We long to see his values universally accepted. There are many examples of men and women who have made a great impact on society because they have been passionate about God’s righteousness. For example, William Wilberforce, as a Christian Member of Parliament, devoted his entire life to introducing God’s values into society. He campaigned for forty-five years to abolish slavery. The necessary Act of Parliament was passed in July 1833, three days before he died.  What are the similar challenges we face? Poverty? AIDS? The breakdown of marriage? The abuse of children?

In which of these areas may God be calling you to step over the line and make a difference in 2016? Make it an early new year resolution to seek His righteousness. Jesus promises that if we get our priorities and our ambitions right, then ‘all these things will be given to you as well’

Seek God’s Kingdom. Seek God’s Righteousness.

  1. Seek God’s Son

If you are not sure why you should seek God’s Son or where to look, then join us on our Christianity Explored course starting 4th February. We will find answers to three questions. Who? Why? and How?  “Put Christ back into Christmas” is not just a slogan. This week it will mean going against our prevailing culture with its all consuming materialistic values. And it wont get any easier in the January sales either will it?  Seeking God’s Son will create stress. But it’s a good stress.
It will help strengthen your spiritual muscles. It will enhance your spiritual witness. God willing it will lead others to God.

Howard Thurman, was an African-American theologian, educator, and civil rights leader.

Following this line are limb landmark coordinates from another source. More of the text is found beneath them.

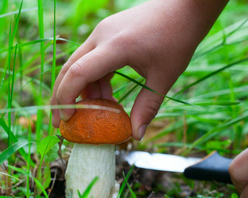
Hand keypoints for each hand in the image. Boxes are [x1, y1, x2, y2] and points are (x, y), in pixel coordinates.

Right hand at [50, 0, 227, 139]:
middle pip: (70, 68)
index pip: (78, 72)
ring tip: (98, 110)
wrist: (185, 7)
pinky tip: (107, 95)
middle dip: (62, 96)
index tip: (67, 119)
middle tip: (62, 121)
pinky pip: (91, 58)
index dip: (66, 97)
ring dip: (84, 89)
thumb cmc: (178, 38)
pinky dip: (94, 79)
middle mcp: (101, 36)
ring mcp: (102, 32)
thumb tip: (136, 135)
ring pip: (80, 64)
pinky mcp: (107, 33)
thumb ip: (148, 107)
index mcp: (115, 46)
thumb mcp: (164, 76)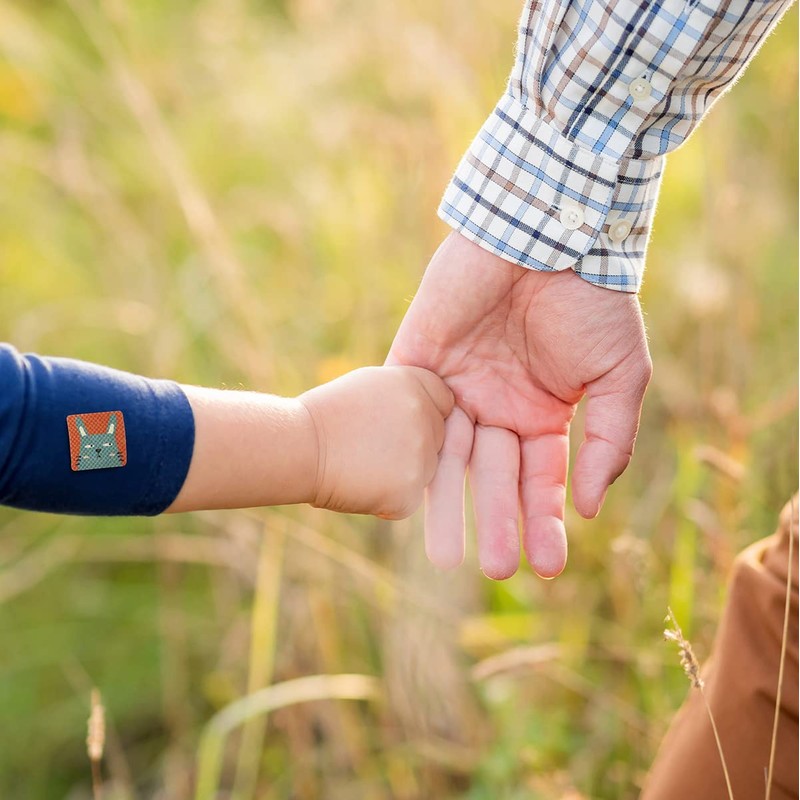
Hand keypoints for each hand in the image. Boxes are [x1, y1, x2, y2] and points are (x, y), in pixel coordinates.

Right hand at [299, 366, 453, 518]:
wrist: (299, 447)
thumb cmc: (327, 414)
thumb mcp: (371, 385)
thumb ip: (408, 393)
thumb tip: (432, 408)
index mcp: (416, 384)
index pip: (443, 402)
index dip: (422, 413)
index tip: (394, 421)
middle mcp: (425, 417)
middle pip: (437, 439)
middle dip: (413, 445)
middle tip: (372, 445)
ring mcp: (421, 457)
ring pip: (424, 471)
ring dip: (401, 474)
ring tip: (363, 463)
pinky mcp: (410, 493)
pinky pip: (408, 500)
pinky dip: (387, 500)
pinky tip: (361, 484)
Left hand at [387, 232, 651, 578]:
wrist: (546, 233)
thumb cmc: (592, 301)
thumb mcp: (620, 375)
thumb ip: (609, 441)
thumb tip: (592, 508)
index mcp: (542, 414)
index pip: (541, 480)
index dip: (546, 522)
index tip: (550, 566)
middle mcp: (496, 408)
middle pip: (492, 477)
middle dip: (495, 522)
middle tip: (494, 570)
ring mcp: (455, 388)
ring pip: (448, 457)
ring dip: (447, 505)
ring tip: (445, 556)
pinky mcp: (417, 362)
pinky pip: (410, 416)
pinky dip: (407, 454)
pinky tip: (405, 495)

He wrote “Now the Work of Christmas Begins”

When the song of the angels is stilled,
when the star in the sky is gone,
when the kings and princes are home,
when the shepherds are back with their flocks,
the work of Christmas begins:
to find the lost,
to heal the broken,
to feed the hungry,
to release the prisoner,
to rebuild the nations,
to bring peace among the people,
to make music in the heart.

Seek first God’s kingdom, his righteousness and especially his Son this Christmas and Jesus promises he will provide all your needs. He will bless you, he will guide you, forgive you, cleanse you, and make you whole. And you will most assuredly have a joyful, fulfilling and blessed Christmas.  And may God bless you and those you love. Lets pray.